Flair, meanwhile, began feuding with Savage over the WWF World Heavyweight Championship. According to the storyline, Flair claimed that he had a previous relationship with Savage's wife, Miss Elizabeth, going as far as presenting pictures of Elizabeth in which Flair had himself superimposed. This culminated in a title match at WrestleMania VIII; Savage won the match and his second (and final) WWF World Heavyweight Championship.

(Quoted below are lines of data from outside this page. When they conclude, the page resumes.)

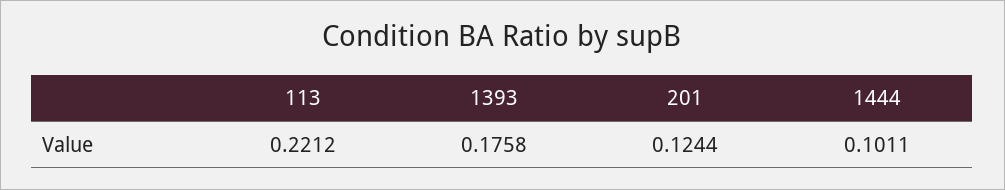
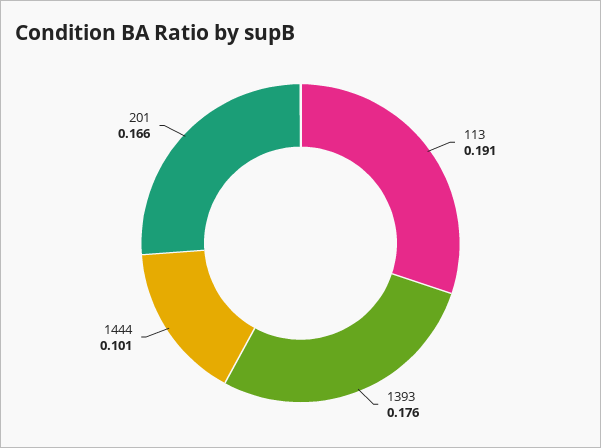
  {
-   "113": 0.2212,
+   "113": 0.191,
    "1393": 0.1758,
-   "201": 0.1244,
+   "201": 0.166,
    "1444": 0.1011
  }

This was the first Royal Rumble in which stakes were involved for the winner—the stipulation in which the winner would face the world champion at WrestleMania first took place at the following year's event. It would be 24 years before the Royal Rumble match was again for the championship, which had since been renamed as the WWE World Heavyweight Championship, although at that 2016 event, the reigning champion defended the title in the Royal Rumble match, entering at number one.

==Results==

| No. | Results | Stipulations | Times |
| 1^{D} | Chris Walker defeated The Brooklyn Brawler by disqualification | Singles match | — |
| 2 | The New Foundation (Jim Neidhart and Owen Hart) defeated The Orient Express (Kato and Pat Tanaka) (with Mr. Fuji) | Tag team match | 17:19 |
| 3 | Roddy Piper defeated The Mountie (c) (with Jimmy Hart) by submission | Singles match for the WWF Intercontinental Championship | 5:21 |
| 4 | The Beverly Brothers (Beau and Blake) (with The Genius) defeated The Bushwhackers (Luke and Butch) (with Jamison) | Tag team match | 14:57 |
| 5 | The Natural Disasters (Earthquake and Typhoon) (with Jimmy Hart) defeated The Legion of Doom (Hawk and Animal) (c) by countout | Tag team match for the WWF Tag Team Championship | 9:24 |
| 6 | Ric Flair won by last eliminating Sid Justice | 30-man Royal Rumble match for the vacant WWF Championship | 1:02:02 |
| (c) | – the champion(s) heading into the match |
| D | – this was a dark match |

===Royal Rumble entrances and eliminations===
A new entrant came out approximately every 2 minutes.

| Draw | Entrant | Order | Eliminated by | Times | Eliminations |
| 1 | The British Bulldog | 7 | Ric Flair | 23:33 | 3 |
| 2 | Ted DiBiase | 1 | The British Bulldog | 01:18 | 0 |
| 3 | Ric Flair | - | Winner | 01:00:02^ | 5 |
| 4 | Jerry Sags | 2 | The British Bulldog | 01:06 | 0 |
| 5 | Haku | 3 | 01:51 | 0 |
| 6 | Shawn Michaels | 10 | Tito Santana | 15:46 | 1 |
| 7 | Tito Santana | 9 | Shawn Michaels | 13:55 | 1 |
| 8 | The Barbarian | 11 | Hercules | 12:55 | 0 |
| 9 | The Texas Tornado | 8 | Ric Flair | 09:20 | 0 |
| 10 | Repo Man | 6 | Big Boss Man | 06:23 | 2 |
| 11 | Greg Valentine | 5 | Repo Man | 04:12 | 0 |
| 12 | Nikolai Volkoff | 4 | 01:03 | 0 |
| 13 | Big Boss Man | 13 | Ric Flair | 03:38 | 2 |
| 14 | Hercules | 12 | Big Boss Man | 00:56 | 1 |
| 15 | Roddy Piper | 26 | Sid Justice | 34:06 | 1 |
| 16 | Jake Roberts | 15 | Randy Savage | 10:55 | 0 |
| 17 | Jim Duggan | 19 | Virgil | 20:45 | 1 |
| 18 | Irwin R. Schyster | 23 | Roddy Piper | 27:01 | 0 |
| 19 | Jimmy Snuka | 14 | The Undertaker | 02:27 | 0 |
| 20 | The Undertaker | 17 | Hulk Hogan | 13:51 | 1 |
| 21^ | Randy Savage | 27 | Ric Flair and Sid Justice | 22:26 | 2 |
| 22 | The Berzerker | 18 | Hulk Hogan | 09:00 | 0 |
| 23 | Virgil | 20 | Jim Duggan | 07:29 | 1 |
| 24 | Col. Mustafa | 16 | Randy Savage | 02:36 | 0 |
| 25 | Rick Martel | 25 | Sid Justice | 12:39 | 1 |
| 26 | Hulk Hogan | 28 | 11:29 | 3 |
| 27 | Skinner | 21 | Rick Martel | 02:13 | 0 |
| 28 | Sgt. Slaughter | 22 | Sid Justice | 04:37 | 0 |
| 29 | Sid Justice | 29 | Ric Flair | 05:55 | 6 |
| 30 | The Warlord | 24 | Hulk Hogan and Sid Justice | 01:43 | 0 |

Randy Savage eliminated himself shortly by jumping over the top rope to chase Jake Roberts. Savage was brought back into the ring by The Undertaker because Savage's scripted elimination was to take place later in the match. Announcers Gorilla Monsoon and Bobby Heenan originally thought that Savage was officially eliminated but then they realized that Savage wasn't thrown out by another wrestler to be eliminated.

Ric Flair broke the longevity record for lasting 1:00:02. This record would stand for one year before it would be broken by Bob Backlund (Lasting 1:01:10) in Royal Rumble (1993). Ric Flair also became the first person in history to last more than one hour.